Count the lines in the data that contain the string "Hadirkan", treating uppercase and lowercase as different, and reply with the number alone.

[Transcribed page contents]
....

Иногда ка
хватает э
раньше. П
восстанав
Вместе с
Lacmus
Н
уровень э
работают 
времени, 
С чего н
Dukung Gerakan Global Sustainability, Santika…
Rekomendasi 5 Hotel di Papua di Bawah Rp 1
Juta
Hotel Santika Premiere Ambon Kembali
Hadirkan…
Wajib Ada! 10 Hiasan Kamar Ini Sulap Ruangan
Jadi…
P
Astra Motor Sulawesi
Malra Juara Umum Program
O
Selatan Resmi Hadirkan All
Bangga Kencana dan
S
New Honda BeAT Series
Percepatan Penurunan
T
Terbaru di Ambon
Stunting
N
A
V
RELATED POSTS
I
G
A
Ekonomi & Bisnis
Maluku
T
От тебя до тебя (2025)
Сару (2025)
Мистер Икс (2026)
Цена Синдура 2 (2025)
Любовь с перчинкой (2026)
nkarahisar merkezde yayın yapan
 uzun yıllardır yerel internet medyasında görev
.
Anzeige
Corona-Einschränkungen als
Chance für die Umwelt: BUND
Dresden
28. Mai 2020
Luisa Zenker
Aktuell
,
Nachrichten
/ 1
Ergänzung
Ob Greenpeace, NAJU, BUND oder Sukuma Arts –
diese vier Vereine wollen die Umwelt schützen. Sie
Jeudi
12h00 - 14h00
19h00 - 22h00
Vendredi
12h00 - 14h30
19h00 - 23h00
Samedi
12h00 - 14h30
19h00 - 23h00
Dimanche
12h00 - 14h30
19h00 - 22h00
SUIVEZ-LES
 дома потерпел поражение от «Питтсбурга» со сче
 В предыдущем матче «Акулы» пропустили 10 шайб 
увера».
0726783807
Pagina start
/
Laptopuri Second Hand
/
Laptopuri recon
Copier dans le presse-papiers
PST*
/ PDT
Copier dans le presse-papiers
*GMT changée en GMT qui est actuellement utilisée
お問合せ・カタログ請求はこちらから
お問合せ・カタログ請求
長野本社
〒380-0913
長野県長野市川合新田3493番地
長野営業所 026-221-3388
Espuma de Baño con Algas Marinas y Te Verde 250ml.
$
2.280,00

....

**Problem solution**:
2